Although people often think of teeth as static chewing tools, a new study published in ACS Applied Materials & Interfaces shows that teeth are actually dynamic biomaterials that can retain important health information and even reveal traces of rare craniofacial diseases in childhood.
The study was led by Kyle Vining, an assistant professor at the University of Pennsylvania School of Dentistry, and the team members included former materials science master’s student Yuchen (Tracy) Jiang, pediatric dentist Dr. Kei Katsura, and pediatric genetic disease expert Dr. Elizabeth Bhoj.
They spanned materials science, dentistry, and human genetics, using the unique structure of mouse teeth to deeply explore the changes in enamel and dentin during development.
The research team pointed out that teeth are not equivalent to bones. Their composition and development mechanisms are completely different, requiring specialized methods to study. By studying the changes in enamel in mouse incisors during growth, researchers can analyze the hidden physiological and genetic information in them without sampling human teeth.
To answer the core question of “how teeth are mineralized”, the researchers boldly borrowed a geological instrument – a nanoindenter traditionally used to test the hardness of rocks. They used it to analyze the microstructure of tooth enamel.
Although teeth themselves are a complex and hard material, the sample preparation process is challenging, but once successful, researchers can use nanoindentation, scanning electron microscopy, energy spectrum analysis, Raman spectroscopy and other techniques to measure the elasticity, hardness and mineral composition of tooth enamel in detail.
The research team selected mice born 12 days as samples. At this stage, the enamel has begun to form but has not yet been fully calcified, which is convenient for precise sectioning and testing.
With these data, they further studied the model of mimicking Mendelian genetic diseases in mice, which also correspond to various craniofacial syndromes in humans.
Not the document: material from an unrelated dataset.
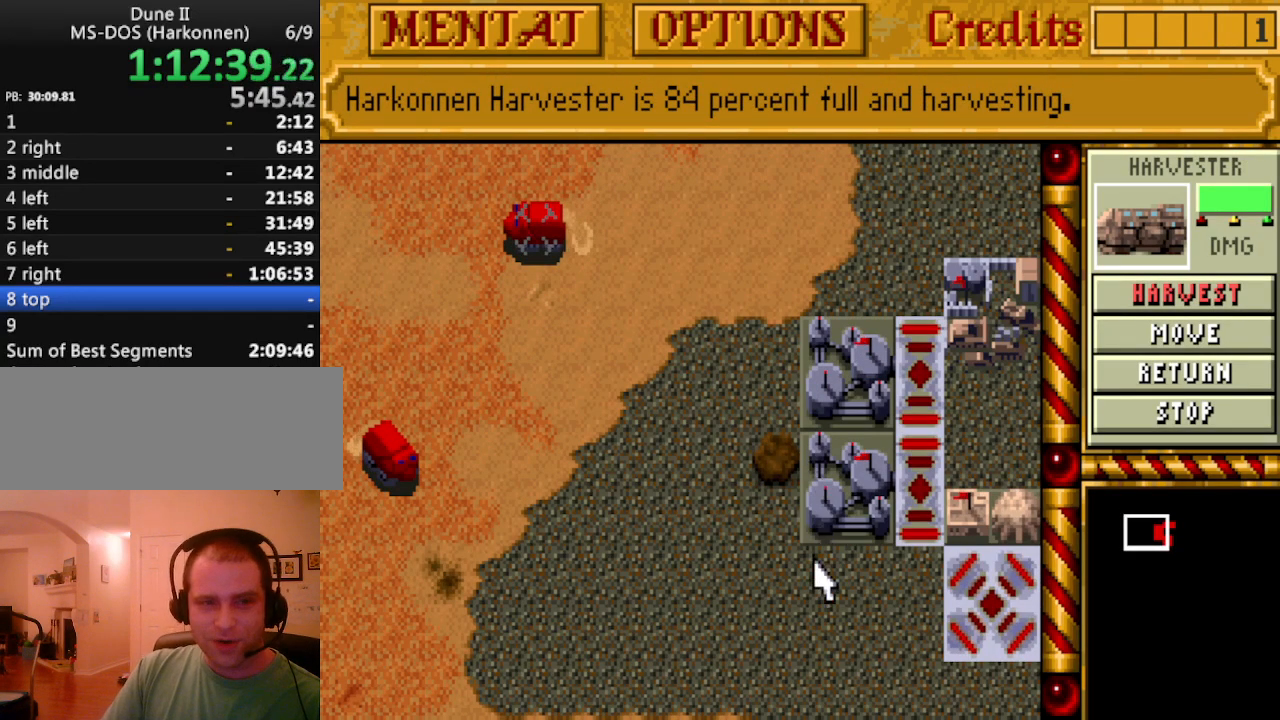
{"keys": [], "events": [[200, "down", "down"], [283, "down", "up"]]}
Dr. Bhoj’s clinical experience enables the team to better correspond experimental results with actual pathological conditions, promoting the potential of teeth as an early diagnostic tool for diseases. Katsura pointed out that many rare genetic diseases do not fully consider changes in teeth and mouths, and this study is trying to fill this knowledge gap.
Although human teeth begin to develop in the fetal period, which poses an obstacle to research, the team’s method can track the structural changes of teeth throughout their growth process, which may provide new directions for revealing disease mechanisms and developing diagnostic methods.
Vining said that this interdisciplinary research not only provides new tools for understanding the process of tooth development, but may also promote new diagnostic systems in the future and even give birth to innovative materials for preventing caries.
Looking forward to the future, the team hopes to further simplify the analytical techniques currently used in the laboratory so that they can be applied in clinical dental environments to identify enamel defects, evaluate treatment effectiveness, and even predict disease risks.
Tracy Jiang said when looking back on this interdisciplinary collaboration experience: “You don’t need to master all the knowledge at the beginning. Learning from experts in different fields is one of the most valuable parts of scientific research. The most exciting discoveries often come from collaboration and collision with each other.”